Extrait choisi —
= = = = =

Si on adopte une vision de l'IA qui consiste à analyser toutes les décisions de jurisprudence passées pour orienter les magistrats dans leurs décisions, on risque de voir apparaître un système prescriptif conformiste. Jacques Levy-Vehel incrimine notamment les nombreux outils qui promettent de calculer automatiquement des peines moyennes à partir de l’analyse de décisions passées :
« Ce serait comme si pour essayer de prédire le temps qu’il fera demain, on se fondait sur le temps qu’il faisait ce même jour du mois, mais les années passées. »
Le risque majeur des IA judiciaires serait ainsi de dépasser le cadre d’une justice prédictive pour aboutir à une justice prescriptive où la machine formulerait un jugement unique. Georgie Courtois explique qu’en ne traitant que la jurisprudence passée, « on risque de restreindre les possibilités de changement de jurisprudence, d'analyses différenciées, on risque d’écarter certains éléments décisifs ». Autant d’effets pernicieux qui risqueraient de figer la justice et de créer une fracture avec l'évolution naturelle de nos sociétés.

= = = = =

Travail demandé —
a: Dans l'extrait sur la justice prédictive, citez toutes les suites de la tournure « on risque de » (élidée ou non), jusqu'à la fin de chaque proposition.
b: Reprenez l'extrait sur la justice prédictive après sa dernière phrase, en prolongeant son propos.

Données brutes —
= = = = =

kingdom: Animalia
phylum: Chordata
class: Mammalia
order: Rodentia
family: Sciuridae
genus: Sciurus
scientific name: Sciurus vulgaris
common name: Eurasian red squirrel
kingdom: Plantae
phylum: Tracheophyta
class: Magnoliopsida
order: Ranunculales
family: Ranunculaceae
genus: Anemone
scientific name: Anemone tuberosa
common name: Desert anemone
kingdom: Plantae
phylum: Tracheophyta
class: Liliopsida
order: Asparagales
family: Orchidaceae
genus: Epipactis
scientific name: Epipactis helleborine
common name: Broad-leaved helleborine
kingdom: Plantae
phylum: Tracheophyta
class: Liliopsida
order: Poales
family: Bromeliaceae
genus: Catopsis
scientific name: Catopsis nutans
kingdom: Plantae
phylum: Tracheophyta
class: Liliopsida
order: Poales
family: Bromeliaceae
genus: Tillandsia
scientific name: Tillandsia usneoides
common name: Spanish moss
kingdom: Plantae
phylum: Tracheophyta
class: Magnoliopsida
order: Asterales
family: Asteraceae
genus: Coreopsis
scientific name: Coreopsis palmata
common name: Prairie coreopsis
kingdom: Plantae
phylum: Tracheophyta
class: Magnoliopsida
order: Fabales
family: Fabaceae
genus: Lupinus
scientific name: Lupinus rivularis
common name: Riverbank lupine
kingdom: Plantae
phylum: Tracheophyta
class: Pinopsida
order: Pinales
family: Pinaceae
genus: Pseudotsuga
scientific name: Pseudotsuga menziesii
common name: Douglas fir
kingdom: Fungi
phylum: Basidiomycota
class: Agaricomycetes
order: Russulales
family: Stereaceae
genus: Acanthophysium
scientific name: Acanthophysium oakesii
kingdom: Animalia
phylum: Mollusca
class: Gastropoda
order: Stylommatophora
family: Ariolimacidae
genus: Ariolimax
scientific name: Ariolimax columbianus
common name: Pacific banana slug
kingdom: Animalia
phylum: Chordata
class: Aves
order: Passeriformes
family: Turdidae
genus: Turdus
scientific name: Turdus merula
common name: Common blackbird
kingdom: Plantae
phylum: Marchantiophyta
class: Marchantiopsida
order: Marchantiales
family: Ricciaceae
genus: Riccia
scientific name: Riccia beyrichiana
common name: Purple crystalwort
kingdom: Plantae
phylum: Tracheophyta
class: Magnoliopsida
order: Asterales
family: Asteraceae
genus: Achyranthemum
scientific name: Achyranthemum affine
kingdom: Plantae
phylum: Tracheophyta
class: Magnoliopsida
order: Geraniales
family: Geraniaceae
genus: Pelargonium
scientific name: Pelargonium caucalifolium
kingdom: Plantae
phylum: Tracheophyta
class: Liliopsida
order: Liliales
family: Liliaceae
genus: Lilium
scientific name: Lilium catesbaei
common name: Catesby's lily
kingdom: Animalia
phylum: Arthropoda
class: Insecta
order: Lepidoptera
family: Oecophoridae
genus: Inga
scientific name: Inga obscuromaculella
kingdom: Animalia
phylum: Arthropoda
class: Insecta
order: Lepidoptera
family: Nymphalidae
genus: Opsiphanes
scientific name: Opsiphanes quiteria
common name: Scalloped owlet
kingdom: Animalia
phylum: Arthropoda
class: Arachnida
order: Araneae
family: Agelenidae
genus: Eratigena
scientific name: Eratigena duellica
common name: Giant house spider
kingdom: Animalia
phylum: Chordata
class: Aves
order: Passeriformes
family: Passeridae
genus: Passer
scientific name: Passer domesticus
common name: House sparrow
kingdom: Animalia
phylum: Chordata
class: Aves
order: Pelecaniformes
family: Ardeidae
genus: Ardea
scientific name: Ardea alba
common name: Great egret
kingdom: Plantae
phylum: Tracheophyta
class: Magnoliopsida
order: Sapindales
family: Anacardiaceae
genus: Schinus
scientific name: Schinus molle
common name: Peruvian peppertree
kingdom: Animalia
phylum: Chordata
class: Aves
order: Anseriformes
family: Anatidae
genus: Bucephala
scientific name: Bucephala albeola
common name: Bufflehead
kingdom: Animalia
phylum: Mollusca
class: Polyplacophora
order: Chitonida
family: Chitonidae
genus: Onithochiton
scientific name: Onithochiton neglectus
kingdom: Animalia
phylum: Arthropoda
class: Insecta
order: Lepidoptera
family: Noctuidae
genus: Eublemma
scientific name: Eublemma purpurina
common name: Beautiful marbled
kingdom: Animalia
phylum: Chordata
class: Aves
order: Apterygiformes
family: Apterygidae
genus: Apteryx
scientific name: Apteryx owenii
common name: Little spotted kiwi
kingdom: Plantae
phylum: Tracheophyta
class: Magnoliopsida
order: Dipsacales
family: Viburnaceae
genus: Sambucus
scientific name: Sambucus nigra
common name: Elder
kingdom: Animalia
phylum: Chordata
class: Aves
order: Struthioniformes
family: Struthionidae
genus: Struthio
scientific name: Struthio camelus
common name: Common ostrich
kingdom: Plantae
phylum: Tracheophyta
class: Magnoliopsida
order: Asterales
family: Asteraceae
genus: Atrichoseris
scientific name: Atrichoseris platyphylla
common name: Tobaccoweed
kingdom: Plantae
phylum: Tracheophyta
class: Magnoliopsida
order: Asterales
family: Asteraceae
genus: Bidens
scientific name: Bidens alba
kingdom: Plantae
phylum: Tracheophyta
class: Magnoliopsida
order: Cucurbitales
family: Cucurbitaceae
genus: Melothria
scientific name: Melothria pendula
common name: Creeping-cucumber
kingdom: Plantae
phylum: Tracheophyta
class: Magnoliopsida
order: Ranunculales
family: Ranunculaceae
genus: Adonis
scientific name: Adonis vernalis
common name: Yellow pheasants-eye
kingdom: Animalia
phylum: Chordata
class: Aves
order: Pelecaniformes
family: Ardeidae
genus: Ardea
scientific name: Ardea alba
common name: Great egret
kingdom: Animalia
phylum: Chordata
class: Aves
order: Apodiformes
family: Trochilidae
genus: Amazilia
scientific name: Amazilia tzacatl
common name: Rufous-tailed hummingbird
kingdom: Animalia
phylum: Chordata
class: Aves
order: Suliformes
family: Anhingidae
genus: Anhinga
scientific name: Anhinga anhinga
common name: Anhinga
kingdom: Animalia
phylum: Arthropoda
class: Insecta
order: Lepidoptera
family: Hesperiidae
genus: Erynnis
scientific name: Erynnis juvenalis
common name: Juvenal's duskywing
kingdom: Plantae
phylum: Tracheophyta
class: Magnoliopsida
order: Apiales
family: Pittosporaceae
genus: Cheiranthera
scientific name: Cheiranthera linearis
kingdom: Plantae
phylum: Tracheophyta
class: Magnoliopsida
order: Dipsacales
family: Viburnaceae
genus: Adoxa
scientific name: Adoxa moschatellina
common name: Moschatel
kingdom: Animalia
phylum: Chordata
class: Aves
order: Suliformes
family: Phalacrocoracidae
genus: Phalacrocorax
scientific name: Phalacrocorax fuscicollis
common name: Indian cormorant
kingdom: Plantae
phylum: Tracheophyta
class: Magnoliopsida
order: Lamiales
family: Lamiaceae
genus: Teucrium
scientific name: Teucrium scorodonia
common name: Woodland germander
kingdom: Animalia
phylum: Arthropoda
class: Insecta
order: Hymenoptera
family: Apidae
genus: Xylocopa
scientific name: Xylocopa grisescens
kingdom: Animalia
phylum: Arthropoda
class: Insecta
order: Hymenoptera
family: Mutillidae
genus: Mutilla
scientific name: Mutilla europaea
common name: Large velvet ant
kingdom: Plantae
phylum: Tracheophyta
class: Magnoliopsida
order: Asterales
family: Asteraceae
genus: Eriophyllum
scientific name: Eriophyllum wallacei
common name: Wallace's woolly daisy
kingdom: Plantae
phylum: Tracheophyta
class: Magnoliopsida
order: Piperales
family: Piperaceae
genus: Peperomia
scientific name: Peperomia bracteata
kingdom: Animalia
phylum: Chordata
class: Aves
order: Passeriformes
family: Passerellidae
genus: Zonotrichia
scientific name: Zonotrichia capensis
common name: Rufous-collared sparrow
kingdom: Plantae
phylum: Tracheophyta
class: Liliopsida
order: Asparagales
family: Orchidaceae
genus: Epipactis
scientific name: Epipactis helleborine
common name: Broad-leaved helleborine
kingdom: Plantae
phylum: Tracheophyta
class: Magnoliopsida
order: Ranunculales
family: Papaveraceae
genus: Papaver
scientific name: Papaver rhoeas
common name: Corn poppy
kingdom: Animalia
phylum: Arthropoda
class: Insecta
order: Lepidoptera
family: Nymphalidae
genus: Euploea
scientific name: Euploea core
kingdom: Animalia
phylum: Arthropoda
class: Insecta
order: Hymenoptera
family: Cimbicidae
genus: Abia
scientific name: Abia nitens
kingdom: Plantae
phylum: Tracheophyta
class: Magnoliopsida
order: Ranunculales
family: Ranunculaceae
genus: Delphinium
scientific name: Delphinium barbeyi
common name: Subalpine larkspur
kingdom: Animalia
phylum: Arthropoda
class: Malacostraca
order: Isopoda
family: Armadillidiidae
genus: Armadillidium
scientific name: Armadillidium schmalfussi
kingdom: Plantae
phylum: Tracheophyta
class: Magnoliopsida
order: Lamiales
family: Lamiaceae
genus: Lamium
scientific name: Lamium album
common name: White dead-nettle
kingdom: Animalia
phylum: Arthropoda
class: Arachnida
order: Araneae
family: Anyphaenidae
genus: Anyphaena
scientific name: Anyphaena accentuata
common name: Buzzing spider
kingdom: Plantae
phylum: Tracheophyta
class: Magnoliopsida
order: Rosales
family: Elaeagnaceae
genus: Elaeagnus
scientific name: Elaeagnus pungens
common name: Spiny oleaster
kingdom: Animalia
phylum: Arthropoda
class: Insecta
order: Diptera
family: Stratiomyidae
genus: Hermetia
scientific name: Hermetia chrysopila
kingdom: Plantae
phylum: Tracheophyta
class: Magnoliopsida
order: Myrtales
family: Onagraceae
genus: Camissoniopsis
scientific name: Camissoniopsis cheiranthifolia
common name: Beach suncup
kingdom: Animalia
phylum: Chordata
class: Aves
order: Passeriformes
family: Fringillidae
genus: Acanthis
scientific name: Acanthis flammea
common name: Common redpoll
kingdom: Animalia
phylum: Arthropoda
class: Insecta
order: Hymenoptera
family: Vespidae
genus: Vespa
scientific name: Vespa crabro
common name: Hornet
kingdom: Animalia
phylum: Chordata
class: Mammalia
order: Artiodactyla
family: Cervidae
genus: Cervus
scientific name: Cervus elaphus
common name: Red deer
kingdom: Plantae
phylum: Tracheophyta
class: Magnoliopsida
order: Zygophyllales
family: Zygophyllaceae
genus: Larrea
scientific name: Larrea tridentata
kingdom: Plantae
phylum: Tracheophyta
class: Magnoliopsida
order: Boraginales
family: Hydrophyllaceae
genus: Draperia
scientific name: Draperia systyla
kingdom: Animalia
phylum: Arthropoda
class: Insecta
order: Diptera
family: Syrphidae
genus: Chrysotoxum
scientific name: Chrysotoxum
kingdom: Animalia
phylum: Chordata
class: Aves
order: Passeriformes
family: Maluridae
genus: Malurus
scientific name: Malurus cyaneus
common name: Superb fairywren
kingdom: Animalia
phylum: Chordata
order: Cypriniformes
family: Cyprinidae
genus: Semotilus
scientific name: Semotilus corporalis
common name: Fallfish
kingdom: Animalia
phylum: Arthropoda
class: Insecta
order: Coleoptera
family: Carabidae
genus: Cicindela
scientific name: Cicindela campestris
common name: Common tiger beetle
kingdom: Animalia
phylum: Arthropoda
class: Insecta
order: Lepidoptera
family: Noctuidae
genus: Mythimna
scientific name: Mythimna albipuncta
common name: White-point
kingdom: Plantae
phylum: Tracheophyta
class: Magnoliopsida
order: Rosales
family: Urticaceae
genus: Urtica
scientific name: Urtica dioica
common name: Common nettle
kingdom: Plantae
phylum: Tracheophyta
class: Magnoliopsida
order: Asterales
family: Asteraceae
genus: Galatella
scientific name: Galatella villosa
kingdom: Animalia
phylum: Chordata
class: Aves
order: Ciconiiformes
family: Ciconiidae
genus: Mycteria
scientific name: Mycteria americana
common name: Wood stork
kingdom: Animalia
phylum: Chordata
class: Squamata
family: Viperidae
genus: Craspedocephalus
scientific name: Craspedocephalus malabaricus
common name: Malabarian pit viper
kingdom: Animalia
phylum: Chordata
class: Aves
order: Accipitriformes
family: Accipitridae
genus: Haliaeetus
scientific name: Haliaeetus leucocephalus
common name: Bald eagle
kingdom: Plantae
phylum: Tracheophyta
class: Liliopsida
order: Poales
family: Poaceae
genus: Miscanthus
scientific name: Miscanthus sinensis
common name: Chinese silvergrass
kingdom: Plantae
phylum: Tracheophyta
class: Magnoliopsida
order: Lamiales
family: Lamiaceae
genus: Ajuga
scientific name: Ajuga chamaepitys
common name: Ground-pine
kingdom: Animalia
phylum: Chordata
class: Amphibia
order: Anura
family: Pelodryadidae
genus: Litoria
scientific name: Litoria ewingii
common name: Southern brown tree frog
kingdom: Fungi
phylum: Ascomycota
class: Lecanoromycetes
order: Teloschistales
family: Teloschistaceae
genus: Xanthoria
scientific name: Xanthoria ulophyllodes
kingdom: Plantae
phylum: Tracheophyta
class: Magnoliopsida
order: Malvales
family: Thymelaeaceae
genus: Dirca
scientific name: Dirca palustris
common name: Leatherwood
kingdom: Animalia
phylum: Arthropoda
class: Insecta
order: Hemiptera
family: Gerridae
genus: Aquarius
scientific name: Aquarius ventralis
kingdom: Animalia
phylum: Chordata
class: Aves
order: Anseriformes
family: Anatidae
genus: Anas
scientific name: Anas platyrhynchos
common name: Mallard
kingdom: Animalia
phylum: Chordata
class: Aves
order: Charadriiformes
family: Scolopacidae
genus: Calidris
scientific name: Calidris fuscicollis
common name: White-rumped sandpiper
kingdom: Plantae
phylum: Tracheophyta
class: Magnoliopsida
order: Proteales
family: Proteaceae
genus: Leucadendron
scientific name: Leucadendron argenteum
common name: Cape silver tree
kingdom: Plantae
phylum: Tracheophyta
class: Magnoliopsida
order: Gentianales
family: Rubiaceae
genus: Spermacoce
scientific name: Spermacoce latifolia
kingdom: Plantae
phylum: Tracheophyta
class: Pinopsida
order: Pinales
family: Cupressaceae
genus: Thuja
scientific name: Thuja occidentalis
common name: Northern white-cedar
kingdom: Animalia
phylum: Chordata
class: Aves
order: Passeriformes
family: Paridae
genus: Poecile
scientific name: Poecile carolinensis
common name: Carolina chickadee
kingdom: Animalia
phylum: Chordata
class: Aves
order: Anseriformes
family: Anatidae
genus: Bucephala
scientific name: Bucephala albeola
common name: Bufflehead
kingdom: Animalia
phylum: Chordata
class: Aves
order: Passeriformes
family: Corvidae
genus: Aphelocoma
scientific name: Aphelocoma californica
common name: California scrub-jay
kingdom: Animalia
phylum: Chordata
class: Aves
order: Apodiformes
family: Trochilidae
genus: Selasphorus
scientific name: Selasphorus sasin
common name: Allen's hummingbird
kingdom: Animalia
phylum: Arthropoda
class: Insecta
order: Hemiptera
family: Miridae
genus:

= = = = =

Résultats obtenus —
a:
- voir apparaître un système prescriptif conformiste
- restreindre les possibilités de changement de jurisprudence, d'analyses différenciées
- écarter certains éléments décisifs

b:
Ultime risque : celui des biais inhérents à l’utilisation de cette technologie. L’algorithme développé par l’entreprise Northpointe, utilisé aux États-Unis pour déterminer le montant des cautions et la durée des peines, a montré des biais raciaux, en classant notamment 42% des individus non-récidivistes noirs comme « à risque » contre seulement 22% des Blancs.
C’est la raison pour laquelle Georgie Courtois insiste sur le caractère essentiel de la transparence des algorithmes et des jeux de données :
« Si jamais vous mettez en place des outils qui sont susceptibles d'avoir une influence sur les décisions de justice, il faudra être capable de montrer pourquoi l'IA a préconisé telle ou telle orientation. La justice doit être comprise, c'est la raison pour laquelle les magistrats doivent motiver leurs décisions pour qu'elles soient valables. Il en va de même pour l’IA. »
Le mythe d’une IA « forte »
Alors que nous déléguons de plus en plus de tâches aux IA, la question de leur responsabilité commence à être posée. Certains voudraient leur attribuer une personnalité juridique, tandis que d’autres s’y refusent catégoriquement, à l’image de ces 220 experts en IA qui ont manifesté leur inquiétude à ce sujet dans une lettre ouverte à la Commission européenne.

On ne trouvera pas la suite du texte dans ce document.